- BRIEF -
Output the following lines verbatim, omitting the pictures.

- RECORDS FOR THE TASK -
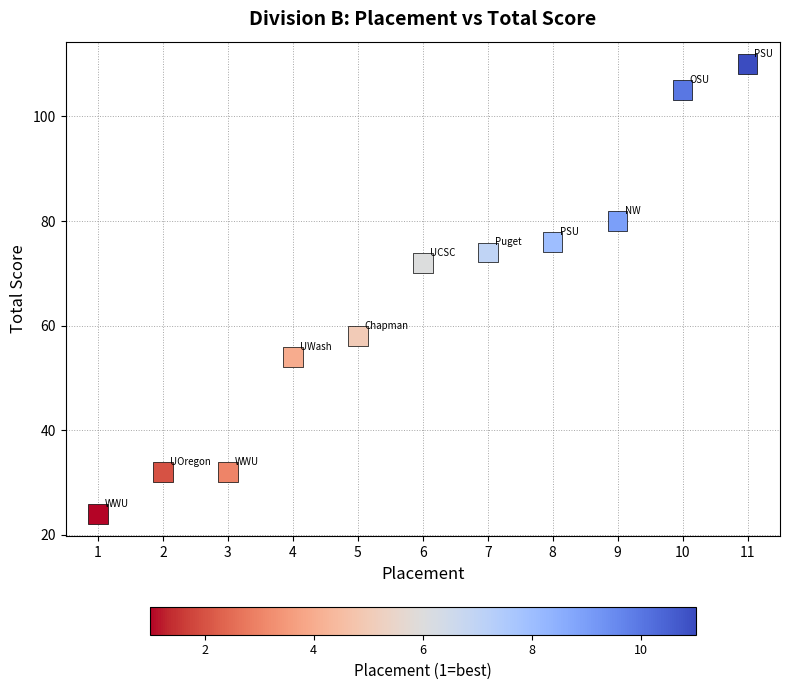

What is the average X value?

6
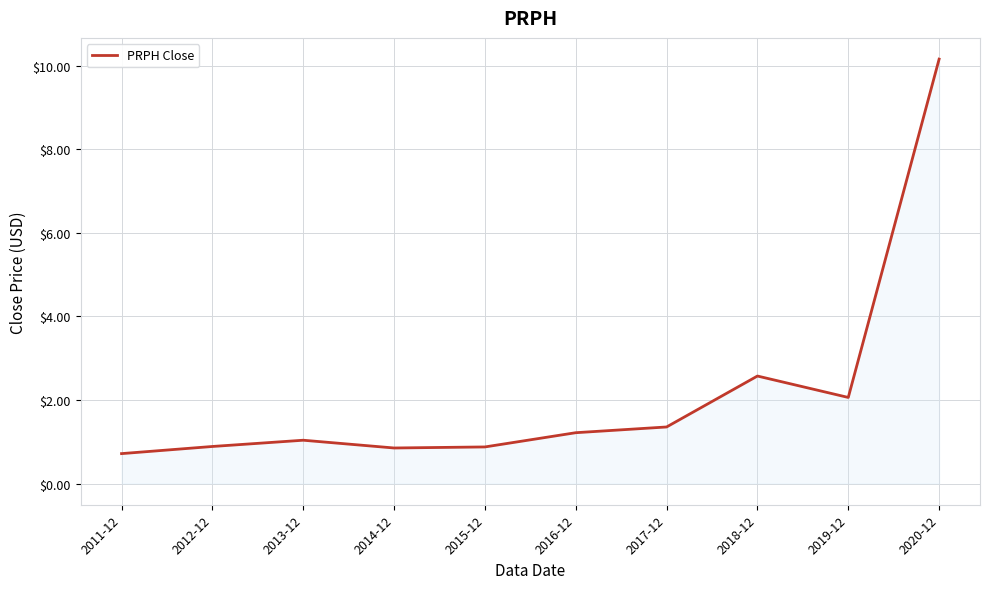

True or false: the data shows 4.1 at 2018-12.

False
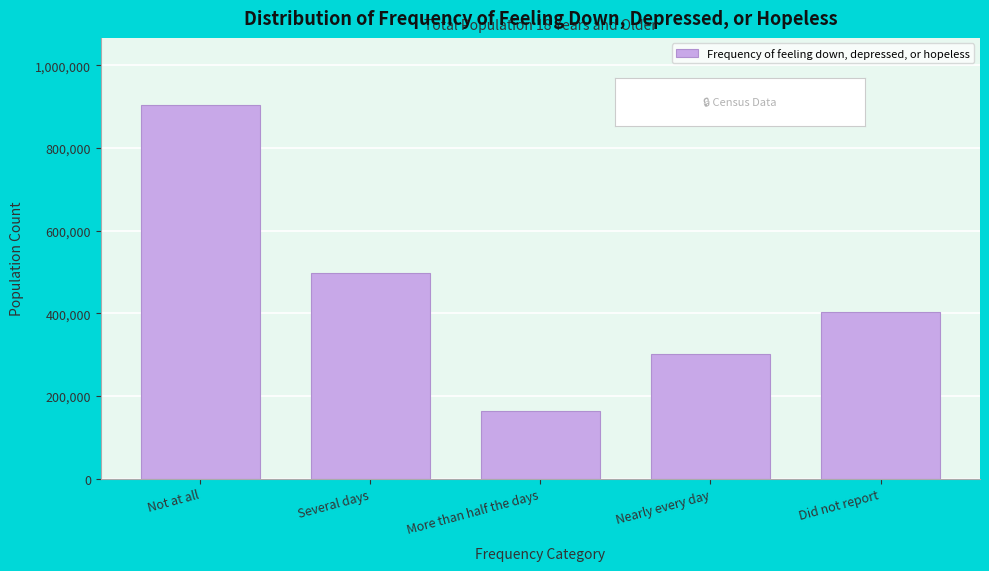

Reading left to right, what are all the values shown in this chart?

904089	497868	164592	300596	404099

- RESPONSE AREA -
What is the average X value?

6

True or false: the data shows 4.1 at 2018-12.

False

Reading left to right, what are all the values shown in this chart?

904089	497868	164592	300596	404099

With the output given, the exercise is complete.